広島大学の吉田先生とお弟子さんのBingさんと長らくやっていた論文がようやく(×10)完成しまして、学術誌に投稿しました。日本の新幹線高速鉄道の研究になります。ここから見れます。

タイトル("Does Monopoly Slow Down the Bullet Train?")にあるように、競争の度合いによって新幹線の速さが変わるのかを定量的に分析しています。ざっくり言うと、1987年に日本国有鉄道(国鉄)の民営化が開始されました。これによって、本州(東京ー大阪間)の高速鉄道と在来線はJR東日本・東海・西日本に分割されることになります。

ご存じのように、在来線は熱海より東はJR東日本が、熱海ー米原間はJR東海が、そして米原より西はJR西日本が管轄していますが、運行上の理由から東海道新幹線は分割されずにJR東海が一社で管轄しています。新幹線と在来線は並行する形で運行しているわけですが(新幹線駅と在来線駅が一緒にないところも幾つかあります)、両者の運行会社が異なれば短・中距離では新幹線と在来線の競争が生まれることになります。逆に、一社で両方を管轄していれば、新幹線の客を在来線に奪われたとしても問題にはなりません。

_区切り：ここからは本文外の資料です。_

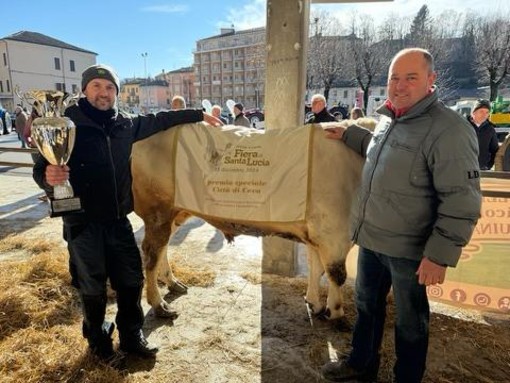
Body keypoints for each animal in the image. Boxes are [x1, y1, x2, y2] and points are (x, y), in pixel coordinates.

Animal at [129, 120, 372, 320]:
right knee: (151, 253)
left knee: (162, 248)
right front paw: (336, 312)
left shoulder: (317, 235)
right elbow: (336, 274)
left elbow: (316, 268)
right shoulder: (335, 234)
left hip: (174, 212)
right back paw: (159, 304)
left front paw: (315, 304)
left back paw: (173, 283)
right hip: (157, 210)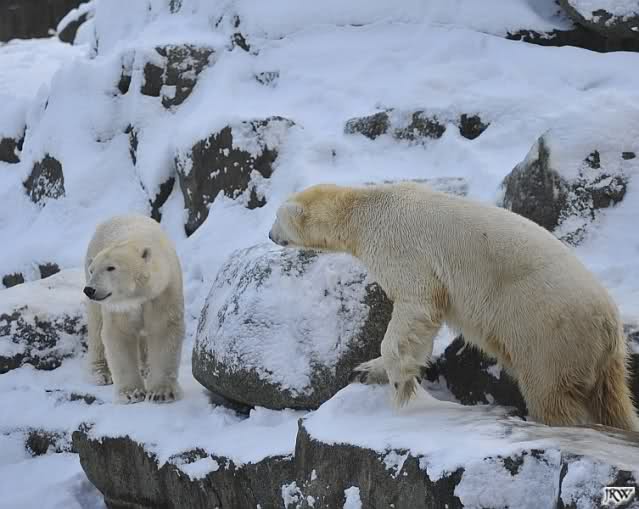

論文では、この競争の程度の違いを利用して、競争が新幹線移動の価格(利用者の時間的費用)に与える影響を分析しています。分析結果は、(JR東海による新幹線・在来線の独占によって)競争が存在しない区間では、100kmの移動において約6分程度の時間的費用の増加が見られることを示しています。

二重差分法(DID)の共通トレンドの仮定を必要としない不均一トレンド・モデル(heterogenous time trend model)の推計などを含む様々な検証を経ても、この結果は頑健です。

高所得国・低所得国を問わず、これまで多くの公共サービスを提供する国有企業が民営化されてきました。自然独占の形態をとることが多い公共サービス部門の民営化においては、地域ごとに分割する地域間競争よりも同一地域内での競争を確保することがサービスの価格・質を高めるために重要であることが示唆されています。